Dissatisfied debaters: Tournament plagued with multiple mishaps from directors

At the tournament at James Logan High during Martin Luther King Jr. weekend, members of the SHS speech and debate team was beset with a number of problems. Especially hard hit was the public forum team.

The largest problem happened when judges made a mistake with the official record of sophomores Justin Liu and Parth Kejriwal’s scores. They were supposed to have a score or 4-1, but because the judges had marked the wrong team as the winner during their second round, one extra loss was recorded for them.

As a result of this error, the pair was unable to achieve a “break.” Breaking occurs when a team gets high enough of a score to advance the further round.

Even worse, if Liu and Kejiriwal had their score properly recorded as 4-1, they would have had the chance to obtain a bid to the Tournament of Champions, a national debate tournament.

“I feel like this [mistake] ruined our chances of breaking and we checked the people who did, and we would have broken if [the tournament directors] didn’t make the mistake,” Liu said. “We were pretty surprised and pretty angry at the committee when we saw the results online.”

Despite losing the chance to win a bid to the Tournament of Champions, Liu’s spirits were not dampened by the mishap and is looking forward to achieving success in the Berkeley and Stanford tournaments in February. The Stanford tournament was on Feb. 11, but the story was not published in time to obtain the score. The Berkeley tournament will start on Feb. 18.

Another issue hurting the Logan tournament was a miscommunication involving who would attend. Since there is a limit to how many teams from each school are allowed to attend the tournament, an email was sent to the members of the speech and debate team, informing them about which teams will attend.

In such a large team as Saratoga’s, some teams were to be wait-listed.

Varsity member and sophomore Aurash Jalalian was on this list and unbeknownst to him, he was registered into the tournament. Since he was not informed of this change from the waiting list, he forfeited three rounds. He was upset due to the lack of communication.
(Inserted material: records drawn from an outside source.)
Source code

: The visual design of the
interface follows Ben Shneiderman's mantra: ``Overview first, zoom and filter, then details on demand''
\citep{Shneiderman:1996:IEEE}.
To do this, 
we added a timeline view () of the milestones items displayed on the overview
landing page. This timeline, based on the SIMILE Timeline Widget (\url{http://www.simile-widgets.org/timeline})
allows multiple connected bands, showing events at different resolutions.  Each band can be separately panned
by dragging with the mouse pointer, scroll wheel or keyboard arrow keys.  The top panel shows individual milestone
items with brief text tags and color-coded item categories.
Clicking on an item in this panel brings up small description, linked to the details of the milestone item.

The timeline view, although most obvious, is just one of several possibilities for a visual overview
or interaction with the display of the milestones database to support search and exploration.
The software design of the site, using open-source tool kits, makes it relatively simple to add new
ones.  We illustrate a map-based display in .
Despite all the problems the speech and debate team still had some success. Four students got bids to the Tournament of Champions: senior Neil Prasad and junior Aneesa Mazumdar in International Extemporaneous and senior Ishaan Kolluri and sophomore Kushal Maheshwari in National Extemporaneous. A number of students also made it to the last four rounds of the tournament.

“The team themselves did well because individual students did better than expected in a number of categories, several teams made it to quarterfinals for their respective events, and some even went to semi-finals and finals,” speech and debate coach Erick Rector said.
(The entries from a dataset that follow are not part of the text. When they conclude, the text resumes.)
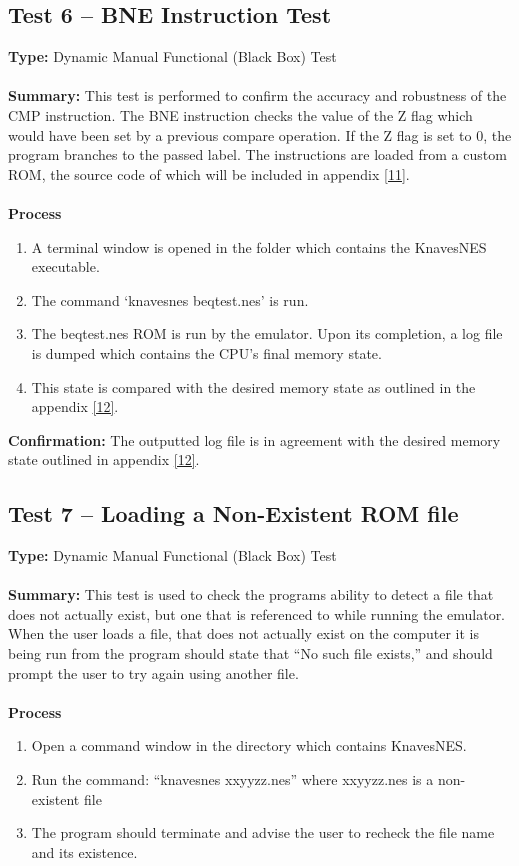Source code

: \documentclass[12pt]{article}
\begin{document}
	\subsection{Test 6 – BNE Instruction Test}
		\textbf{Type: } Dynamic Manual Functional (Black Box) Test\\\\
		\textbf{Summary: } This test is performed to confirm the accuracy and robustness of the CMP instruction. The BNE instruction checks the value of the Z flag which would have been set by a previous compare operation. If the Z flag is set to 0, the program branches to the passed label. The instructions are loaded from a custom ROM, the source code of which will be included in appendix \hyperlink{appendix}{[11]}.\\\\
		\textbf{Process} 
			\begin{enumerate}
				\item A terminal window is opened in the folder which contains the KnavesNES executable.
				\item The command ‘knavesnes beqtest.nes’ is run.
				\item The beqtest.nes ROM is run by the emulator. Upon its completion, a log file is dumped which contains the CPU’s final memory state.
				\item This state is compared with the desired memory state as outlined in the appendix \hyperlink{appendix}{[12]}.
			\end{enumerate}
		\textbf{Confirmation: } The outputted log file is in agreement with the desired memory state outlined in appendix \hyperlink{appendix}{[12]}.
	\subsection{Test 7 – Loading a Non-Existent ROM file}
		\textbf{Type: } Dynamic Manual Functional (Black Box) Test\\\\
		\textbf{Summary: } This test is used to check the programs ability to detect a file that does not actually exist, but one that is referenced to while running the emulator. When the user loads a file, that does not actually exist on the computer it is being run from the program should state that “No such file exists,” and should prompt the user to try again using another file.\\\\
		\textbf{Process}
			\begin{enumerate}
				\item Open a command window in the directory which contains KnavesNES.
				\item Run the command: “knavesnes xxyyzz.nes” where xxyyzz.nes is a non-existent file
				\item The program should terminate and advise the user to recheck the file name and its existence. 
			\end{enumerate}
\end{document}
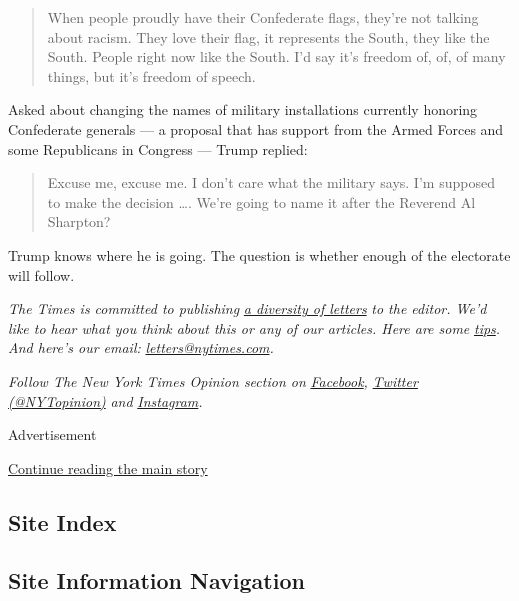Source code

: \begin{quote}
When people proudly have their Confederate flags, they're not talking
about racism. They love their flag, it represents the South, they like
the South. People right now like the South. I'd say it's freedom of, of,
of many things, but it's freedom of speech.
\end{quote}

Asked about changing the names of military installations currently
honoring Confederate generals --- a proposal that has support from the
Armed Forces and some Republicans in Congress --- Trump replied:

\begin{quote}
Excuse me, excuse me. I don't care what the military says. I'm supposed
to make the decision \ldots{}. We're going to name it after the Reverend
Al Sharpton?
\end{quote}

Trump knows where he is going. The question is whether enough of the
electorate will follow.

\emph{The Times is committed to publishing}
\href{https://www.nytimes.com/2019/01/31/opinion/letters/letters-to-editor-new-york-times-women.html}{\emph{a
diversity of letters}} \emph{to the editor. We'd like to hear what you
think about this or any of our articles. Here are some}
\href{https://help.nytimes.com/hc/en-us/articles/115014925288-How-to-submit-a-letter-to-the-editor}{\emph{tips}}\emph{.
And here's our email:}
\href{mailto:letters@nytimes.com}{\emph{letters@nytimes.com}}\emph{.}

\emph{Follow The New York Times Opinion section on}
\href{https://www.facebook.com/nytopinion}{\emph{Facebook}}\emph{,}
\href{http://twitter.com/NYTOpinion}{\emph{Twitter (@NYTopinion)}}
\emph{and}
\href{https://www.instagram.com/nytopinion/}{\emph{Instagram}}\emph{.}

Advertisement

\protect\hyperlink{after-bottom}{Continue reading the main story}

\hypertarget{site-index}{%
\subsection{Site Index}\label{site-index}}

\hypertarget{site-information-navigation}{%
\subsection{Site Information
Navigation}\label{site-information-navigation}}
Prasad placed third in international extemporaneous, an impromptu event where competitors must create a speech five to seven minutes long about a international topic.

There are still two more tournaments at which the team members can obtain bids to the Tournament of Champions, the Cal Invitational and Stanford Invitational.

“Hopefully, I’ll be able to make up for the mistake in the next two tournaments and win a bid,” Liu said.